Amid national news reports about potential election-hacking by Russia — and a machine ballot miscount in North Kingstown last year — state lawmakers have added audits of vote tallies to their special-session agenda. At a rare Friday afternoon meeting in September, the House Judiciary Committee is also scheduled to vote on a criminal-sentencing overhaul that stalled out in the 2016 legislative session, and then got caught up in end-of-session chaos this past June. … That was expected. But the committee will also likely approve — and send along to the full House for action at Tuesday’s special session — a bill requiring post-election audits to make sure that the state’s voting machines — which are actually optical scanners — got the winners and losers right. The Senate has already passed a version of the bill, sponsored by Sen. James Sheehan.

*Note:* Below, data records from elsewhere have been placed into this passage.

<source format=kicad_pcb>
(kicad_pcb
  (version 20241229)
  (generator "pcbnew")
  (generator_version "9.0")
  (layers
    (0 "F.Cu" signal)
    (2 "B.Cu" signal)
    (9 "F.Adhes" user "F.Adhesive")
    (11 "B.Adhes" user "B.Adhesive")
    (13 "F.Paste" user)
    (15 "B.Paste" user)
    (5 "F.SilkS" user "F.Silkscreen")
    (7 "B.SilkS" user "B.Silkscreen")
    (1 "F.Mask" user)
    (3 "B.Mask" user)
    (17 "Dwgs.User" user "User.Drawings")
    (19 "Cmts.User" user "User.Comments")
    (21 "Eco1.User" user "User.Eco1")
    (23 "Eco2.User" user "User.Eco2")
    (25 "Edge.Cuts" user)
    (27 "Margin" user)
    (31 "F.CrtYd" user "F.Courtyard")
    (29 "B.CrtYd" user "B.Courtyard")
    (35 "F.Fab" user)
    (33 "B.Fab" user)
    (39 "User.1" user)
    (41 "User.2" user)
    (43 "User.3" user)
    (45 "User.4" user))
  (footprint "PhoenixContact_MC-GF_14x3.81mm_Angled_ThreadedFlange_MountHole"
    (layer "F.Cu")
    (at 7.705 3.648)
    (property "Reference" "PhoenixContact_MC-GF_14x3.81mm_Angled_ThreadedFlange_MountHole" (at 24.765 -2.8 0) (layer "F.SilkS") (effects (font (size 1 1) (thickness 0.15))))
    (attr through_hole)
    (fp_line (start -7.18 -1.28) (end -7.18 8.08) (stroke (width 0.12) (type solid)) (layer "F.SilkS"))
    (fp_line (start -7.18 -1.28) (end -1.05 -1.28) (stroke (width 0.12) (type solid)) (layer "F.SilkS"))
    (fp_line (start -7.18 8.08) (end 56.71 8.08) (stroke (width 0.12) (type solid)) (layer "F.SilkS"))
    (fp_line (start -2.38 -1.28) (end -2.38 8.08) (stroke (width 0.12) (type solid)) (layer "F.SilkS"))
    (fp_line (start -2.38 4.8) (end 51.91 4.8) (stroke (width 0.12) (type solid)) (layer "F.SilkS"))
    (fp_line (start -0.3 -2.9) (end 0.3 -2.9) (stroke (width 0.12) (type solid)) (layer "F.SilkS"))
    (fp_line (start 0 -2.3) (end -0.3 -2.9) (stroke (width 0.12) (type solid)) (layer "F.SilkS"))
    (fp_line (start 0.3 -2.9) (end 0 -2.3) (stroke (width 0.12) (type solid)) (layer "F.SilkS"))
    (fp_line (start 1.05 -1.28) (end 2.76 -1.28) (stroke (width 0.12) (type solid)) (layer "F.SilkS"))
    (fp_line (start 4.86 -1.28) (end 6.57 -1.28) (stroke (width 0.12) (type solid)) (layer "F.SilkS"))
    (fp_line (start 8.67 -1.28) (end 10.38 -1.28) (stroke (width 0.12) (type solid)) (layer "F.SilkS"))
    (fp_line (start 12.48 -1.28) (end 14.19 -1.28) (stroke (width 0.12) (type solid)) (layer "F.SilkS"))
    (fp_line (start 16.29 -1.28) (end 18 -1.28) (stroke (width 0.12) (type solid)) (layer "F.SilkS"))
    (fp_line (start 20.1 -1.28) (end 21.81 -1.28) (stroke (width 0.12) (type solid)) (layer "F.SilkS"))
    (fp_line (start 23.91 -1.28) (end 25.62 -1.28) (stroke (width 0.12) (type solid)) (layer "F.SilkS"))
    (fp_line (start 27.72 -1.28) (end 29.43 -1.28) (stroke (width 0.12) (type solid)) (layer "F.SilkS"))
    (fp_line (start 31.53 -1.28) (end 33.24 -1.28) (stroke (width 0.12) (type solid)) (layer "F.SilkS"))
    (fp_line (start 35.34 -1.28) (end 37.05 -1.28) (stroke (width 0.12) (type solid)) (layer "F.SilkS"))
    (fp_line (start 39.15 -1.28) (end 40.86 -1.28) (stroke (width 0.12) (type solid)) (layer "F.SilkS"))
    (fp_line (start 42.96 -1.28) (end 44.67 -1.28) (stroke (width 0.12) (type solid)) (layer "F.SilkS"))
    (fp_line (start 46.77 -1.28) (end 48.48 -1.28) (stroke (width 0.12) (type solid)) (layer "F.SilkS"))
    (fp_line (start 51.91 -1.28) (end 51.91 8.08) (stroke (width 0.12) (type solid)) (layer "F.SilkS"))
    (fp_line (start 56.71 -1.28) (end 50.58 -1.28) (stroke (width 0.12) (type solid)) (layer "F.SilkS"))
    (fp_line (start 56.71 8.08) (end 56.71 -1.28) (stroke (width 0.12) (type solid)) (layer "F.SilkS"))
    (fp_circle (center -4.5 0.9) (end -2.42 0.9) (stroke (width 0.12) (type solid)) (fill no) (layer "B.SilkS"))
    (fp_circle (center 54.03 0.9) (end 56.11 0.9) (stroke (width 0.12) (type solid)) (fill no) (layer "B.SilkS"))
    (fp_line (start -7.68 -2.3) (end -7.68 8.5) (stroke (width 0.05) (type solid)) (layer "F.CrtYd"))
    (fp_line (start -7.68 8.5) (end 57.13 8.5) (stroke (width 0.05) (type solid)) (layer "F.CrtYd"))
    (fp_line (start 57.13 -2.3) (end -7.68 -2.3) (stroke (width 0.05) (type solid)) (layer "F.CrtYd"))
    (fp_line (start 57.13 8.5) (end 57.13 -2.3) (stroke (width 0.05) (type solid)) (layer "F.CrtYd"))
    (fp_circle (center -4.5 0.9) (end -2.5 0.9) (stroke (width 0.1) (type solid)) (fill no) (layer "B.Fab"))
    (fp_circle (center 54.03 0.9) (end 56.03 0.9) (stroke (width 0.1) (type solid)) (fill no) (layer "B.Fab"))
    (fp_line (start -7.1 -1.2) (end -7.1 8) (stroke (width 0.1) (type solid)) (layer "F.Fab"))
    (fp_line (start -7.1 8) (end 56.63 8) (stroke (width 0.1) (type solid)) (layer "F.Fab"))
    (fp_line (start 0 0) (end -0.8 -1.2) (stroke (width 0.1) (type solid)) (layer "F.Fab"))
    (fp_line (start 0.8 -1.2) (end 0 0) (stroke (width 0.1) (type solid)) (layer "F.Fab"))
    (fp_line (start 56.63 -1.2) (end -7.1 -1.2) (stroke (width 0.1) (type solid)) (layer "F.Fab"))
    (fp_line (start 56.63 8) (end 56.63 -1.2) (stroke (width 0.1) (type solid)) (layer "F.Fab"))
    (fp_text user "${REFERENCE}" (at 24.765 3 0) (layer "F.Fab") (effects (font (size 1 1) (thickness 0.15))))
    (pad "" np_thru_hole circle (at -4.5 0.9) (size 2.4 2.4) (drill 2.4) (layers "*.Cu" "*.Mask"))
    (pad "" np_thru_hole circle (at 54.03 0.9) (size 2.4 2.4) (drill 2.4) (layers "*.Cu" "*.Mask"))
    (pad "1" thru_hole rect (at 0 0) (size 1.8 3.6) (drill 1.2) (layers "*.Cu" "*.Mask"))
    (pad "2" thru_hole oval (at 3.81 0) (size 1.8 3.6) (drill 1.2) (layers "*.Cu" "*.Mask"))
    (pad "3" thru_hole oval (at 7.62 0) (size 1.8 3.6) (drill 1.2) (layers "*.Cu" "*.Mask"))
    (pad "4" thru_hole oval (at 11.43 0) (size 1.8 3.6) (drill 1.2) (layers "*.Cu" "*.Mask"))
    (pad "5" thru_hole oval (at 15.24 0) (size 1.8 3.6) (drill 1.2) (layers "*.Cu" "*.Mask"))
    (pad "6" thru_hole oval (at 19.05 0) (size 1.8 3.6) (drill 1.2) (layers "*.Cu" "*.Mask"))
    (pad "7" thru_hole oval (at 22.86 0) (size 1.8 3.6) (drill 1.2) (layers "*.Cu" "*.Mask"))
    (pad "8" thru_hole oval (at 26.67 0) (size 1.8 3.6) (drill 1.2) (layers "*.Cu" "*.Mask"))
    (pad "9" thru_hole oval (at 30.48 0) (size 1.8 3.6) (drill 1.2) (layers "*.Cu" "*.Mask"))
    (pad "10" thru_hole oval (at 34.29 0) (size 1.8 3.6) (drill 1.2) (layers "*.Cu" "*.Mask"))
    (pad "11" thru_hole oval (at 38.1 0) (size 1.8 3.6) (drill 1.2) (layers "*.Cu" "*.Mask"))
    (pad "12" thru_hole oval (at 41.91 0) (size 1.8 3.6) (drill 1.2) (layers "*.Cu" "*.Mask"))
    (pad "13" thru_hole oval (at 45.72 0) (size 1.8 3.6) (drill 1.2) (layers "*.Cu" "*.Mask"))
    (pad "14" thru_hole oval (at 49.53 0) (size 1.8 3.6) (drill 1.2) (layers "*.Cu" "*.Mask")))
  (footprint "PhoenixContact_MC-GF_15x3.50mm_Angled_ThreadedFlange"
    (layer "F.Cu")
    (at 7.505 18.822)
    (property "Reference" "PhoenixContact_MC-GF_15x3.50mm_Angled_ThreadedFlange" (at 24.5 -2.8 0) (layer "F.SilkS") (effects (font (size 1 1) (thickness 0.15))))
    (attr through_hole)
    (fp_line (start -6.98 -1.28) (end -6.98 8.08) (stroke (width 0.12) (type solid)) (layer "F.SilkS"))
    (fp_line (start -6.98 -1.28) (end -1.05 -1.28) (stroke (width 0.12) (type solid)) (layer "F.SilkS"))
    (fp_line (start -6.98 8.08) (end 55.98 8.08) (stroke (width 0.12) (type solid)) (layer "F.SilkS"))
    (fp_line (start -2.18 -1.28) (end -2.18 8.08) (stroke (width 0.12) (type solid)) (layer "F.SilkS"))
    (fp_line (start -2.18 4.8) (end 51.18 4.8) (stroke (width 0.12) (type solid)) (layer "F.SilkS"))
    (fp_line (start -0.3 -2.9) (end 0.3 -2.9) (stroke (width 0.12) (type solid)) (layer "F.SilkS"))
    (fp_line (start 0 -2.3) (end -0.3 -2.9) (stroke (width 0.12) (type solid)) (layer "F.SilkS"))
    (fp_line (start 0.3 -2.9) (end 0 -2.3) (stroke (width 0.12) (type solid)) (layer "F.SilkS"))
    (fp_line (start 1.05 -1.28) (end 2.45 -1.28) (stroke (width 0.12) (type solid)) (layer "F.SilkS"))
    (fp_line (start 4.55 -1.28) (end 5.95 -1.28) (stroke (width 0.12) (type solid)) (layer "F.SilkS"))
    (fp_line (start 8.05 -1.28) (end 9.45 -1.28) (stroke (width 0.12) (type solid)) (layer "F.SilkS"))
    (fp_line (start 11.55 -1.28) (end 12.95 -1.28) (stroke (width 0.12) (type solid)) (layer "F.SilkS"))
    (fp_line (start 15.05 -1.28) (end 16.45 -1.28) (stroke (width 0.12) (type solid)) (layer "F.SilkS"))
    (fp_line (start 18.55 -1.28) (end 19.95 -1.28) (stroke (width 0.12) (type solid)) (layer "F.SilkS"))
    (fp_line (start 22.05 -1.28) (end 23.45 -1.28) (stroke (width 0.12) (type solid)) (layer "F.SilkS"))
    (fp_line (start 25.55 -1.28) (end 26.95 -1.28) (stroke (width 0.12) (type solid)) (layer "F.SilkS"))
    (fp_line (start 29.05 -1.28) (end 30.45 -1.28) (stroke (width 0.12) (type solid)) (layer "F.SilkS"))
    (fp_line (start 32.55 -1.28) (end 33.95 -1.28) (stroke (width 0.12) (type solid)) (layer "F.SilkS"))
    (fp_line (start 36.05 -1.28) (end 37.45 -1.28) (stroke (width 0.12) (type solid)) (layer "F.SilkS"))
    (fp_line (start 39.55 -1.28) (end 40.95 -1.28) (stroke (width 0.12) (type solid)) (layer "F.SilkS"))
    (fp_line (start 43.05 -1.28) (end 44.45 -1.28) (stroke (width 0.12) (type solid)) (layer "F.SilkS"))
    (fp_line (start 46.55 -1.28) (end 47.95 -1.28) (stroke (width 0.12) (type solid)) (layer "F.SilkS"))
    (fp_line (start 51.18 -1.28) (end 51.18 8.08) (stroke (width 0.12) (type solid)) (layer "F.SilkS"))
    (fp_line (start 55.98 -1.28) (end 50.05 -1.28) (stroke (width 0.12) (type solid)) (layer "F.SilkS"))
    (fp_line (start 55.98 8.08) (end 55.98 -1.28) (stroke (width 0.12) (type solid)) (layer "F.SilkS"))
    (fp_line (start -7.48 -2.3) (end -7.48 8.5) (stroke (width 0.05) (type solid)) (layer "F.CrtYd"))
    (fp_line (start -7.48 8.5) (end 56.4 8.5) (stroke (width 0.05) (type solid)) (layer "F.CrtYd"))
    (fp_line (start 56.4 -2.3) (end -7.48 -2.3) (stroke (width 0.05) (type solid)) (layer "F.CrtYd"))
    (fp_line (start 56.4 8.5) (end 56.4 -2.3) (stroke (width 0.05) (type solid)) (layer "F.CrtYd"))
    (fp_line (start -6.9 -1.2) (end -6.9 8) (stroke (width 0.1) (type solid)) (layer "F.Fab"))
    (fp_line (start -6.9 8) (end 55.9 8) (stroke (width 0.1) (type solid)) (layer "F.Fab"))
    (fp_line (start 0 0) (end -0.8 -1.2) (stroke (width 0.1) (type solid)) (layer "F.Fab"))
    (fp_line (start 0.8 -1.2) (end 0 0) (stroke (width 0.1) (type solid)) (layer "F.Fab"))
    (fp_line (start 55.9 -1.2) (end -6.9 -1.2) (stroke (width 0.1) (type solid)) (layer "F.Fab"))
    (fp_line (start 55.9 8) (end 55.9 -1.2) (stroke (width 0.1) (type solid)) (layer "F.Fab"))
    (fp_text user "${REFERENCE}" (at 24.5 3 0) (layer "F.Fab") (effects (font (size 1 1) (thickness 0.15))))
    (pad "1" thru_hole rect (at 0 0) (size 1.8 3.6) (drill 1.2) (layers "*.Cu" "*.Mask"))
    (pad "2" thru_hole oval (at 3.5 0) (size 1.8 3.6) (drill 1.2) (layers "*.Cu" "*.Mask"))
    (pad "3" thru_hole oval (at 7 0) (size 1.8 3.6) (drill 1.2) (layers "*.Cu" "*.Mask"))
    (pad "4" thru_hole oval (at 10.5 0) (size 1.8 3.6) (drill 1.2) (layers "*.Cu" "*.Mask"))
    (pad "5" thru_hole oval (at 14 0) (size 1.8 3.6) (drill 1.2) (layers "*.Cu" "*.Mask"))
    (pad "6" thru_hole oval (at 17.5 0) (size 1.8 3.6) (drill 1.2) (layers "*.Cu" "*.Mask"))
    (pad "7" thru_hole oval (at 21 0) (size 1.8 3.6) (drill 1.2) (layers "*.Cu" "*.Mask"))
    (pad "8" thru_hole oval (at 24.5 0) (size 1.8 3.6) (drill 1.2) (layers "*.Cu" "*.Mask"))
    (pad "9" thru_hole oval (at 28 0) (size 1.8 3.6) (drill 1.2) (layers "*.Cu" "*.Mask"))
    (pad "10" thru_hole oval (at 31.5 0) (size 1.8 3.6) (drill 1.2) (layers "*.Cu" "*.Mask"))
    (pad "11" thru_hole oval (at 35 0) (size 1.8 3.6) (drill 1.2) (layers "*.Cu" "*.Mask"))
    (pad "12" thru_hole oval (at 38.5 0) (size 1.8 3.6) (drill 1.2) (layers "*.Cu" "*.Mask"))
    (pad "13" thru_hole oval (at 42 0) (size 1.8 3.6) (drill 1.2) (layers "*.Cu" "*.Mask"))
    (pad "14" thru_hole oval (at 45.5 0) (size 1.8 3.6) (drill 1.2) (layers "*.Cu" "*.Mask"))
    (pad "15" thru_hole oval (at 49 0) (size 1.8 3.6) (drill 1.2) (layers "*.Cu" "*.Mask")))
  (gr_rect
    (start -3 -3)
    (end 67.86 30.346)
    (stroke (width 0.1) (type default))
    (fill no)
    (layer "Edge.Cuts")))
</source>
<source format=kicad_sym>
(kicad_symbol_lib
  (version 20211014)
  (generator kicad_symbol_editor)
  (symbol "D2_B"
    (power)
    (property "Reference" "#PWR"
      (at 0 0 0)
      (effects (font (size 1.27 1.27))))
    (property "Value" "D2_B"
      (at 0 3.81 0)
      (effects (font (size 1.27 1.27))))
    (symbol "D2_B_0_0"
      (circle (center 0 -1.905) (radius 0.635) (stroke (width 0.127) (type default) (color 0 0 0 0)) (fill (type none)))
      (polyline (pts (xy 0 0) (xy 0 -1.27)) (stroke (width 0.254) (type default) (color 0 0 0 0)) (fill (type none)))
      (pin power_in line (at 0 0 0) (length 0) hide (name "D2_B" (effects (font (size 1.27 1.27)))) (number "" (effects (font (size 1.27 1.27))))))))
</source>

But that bill — and a matching House version with Republican and Democrat-sponsors — had not made it all the way when the regular session ended abruptly in June.
Testifying before a Senate committee last spring, John Marion, executive director of the citizens-advocacy group Common Cause, cited an instance in November 2016 when the polling place scanners in North Kingstown failed to record all of the ballots cast on a ballot question that day.
As he explained the scene to the lawmakers: the scanners were only programmed to record one ballot style when a second was actually sent to the polling station. “The initial unofficial results … were so lopsided that election officials questioned the outcome, and discovered the discrepancy.”
“When the ballots were run through a scanner that was programmed to read them correctly, additional votes were recorded,” Marion said. “This example begs the question … what if the outcome had not been lopsided?”